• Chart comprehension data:
▬▬▬

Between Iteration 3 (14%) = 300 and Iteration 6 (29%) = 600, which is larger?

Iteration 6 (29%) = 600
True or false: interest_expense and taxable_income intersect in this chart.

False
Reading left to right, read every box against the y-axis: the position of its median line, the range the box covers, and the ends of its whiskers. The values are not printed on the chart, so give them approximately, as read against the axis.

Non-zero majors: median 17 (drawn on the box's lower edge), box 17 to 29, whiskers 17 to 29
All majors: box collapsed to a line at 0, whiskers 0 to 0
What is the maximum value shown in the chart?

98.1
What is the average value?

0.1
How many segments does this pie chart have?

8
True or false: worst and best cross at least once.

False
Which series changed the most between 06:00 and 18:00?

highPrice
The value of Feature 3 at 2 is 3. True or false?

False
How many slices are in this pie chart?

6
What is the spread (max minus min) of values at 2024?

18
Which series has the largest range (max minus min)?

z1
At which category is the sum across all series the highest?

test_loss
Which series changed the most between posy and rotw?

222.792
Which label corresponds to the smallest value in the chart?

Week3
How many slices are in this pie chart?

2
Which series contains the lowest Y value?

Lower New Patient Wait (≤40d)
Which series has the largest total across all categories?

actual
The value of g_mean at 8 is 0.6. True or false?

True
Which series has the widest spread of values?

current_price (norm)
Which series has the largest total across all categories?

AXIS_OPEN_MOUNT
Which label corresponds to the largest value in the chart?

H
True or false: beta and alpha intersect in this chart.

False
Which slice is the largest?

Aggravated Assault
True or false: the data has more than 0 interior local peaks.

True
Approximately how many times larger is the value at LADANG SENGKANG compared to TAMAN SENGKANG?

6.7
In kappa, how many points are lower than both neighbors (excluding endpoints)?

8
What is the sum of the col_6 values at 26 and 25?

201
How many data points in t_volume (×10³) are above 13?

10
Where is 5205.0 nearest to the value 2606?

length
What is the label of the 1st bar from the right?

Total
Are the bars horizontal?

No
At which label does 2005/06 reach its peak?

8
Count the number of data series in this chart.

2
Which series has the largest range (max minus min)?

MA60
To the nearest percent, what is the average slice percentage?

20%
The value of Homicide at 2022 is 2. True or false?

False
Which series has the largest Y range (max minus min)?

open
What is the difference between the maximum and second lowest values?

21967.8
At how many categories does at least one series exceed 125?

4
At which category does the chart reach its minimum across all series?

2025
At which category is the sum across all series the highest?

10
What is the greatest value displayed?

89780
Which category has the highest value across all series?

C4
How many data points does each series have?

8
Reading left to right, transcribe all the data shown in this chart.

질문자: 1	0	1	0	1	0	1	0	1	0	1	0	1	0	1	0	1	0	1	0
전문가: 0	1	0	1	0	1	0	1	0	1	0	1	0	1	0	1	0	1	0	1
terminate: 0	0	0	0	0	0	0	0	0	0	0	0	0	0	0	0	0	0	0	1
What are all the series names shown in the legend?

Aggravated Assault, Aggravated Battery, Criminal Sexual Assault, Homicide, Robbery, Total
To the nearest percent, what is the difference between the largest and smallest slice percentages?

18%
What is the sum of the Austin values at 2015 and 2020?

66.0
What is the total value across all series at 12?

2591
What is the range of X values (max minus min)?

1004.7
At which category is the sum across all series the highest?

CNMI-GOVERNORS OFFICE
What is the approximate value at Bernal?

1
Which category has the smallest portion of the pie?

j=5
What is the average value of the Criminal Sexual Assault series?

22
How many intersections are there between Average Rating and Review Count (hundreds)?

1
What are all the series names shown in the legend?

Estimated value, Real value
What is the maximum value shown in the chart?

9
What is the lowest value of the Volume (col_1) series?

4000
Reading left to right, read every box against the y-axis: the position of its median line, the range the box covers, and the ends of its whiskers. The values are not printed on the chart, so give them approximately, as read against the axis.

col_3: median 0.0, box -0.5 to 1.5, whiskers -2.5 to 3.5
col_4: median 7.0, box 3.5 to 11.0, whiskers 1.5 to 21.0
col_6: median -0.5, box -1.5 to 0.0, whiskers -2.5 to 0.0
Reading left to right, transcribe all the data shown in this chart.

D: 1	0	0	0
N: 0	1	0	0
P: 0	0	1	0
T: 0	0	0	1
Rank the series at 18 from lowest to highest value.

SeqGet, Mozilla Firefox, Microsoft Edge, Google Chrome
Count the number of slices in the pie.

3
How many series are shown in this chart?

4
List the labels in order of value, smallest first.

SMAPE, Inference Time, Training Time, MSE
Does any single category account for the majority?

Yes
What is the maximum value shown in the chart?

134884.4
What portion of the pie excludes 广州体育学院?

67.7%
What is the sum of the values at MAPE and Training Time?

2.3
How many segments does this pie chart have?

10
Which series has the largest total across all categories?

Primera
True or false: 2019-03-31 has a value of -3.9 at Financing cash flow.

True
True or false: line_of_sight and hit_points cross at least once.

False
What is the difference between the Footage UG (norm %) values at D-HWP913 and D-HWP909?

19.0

▬▬▬

• Requirement: Count the lines in the listing that contain the word "Homicide", and reply with the number alone.

• Solution to the exercise: 2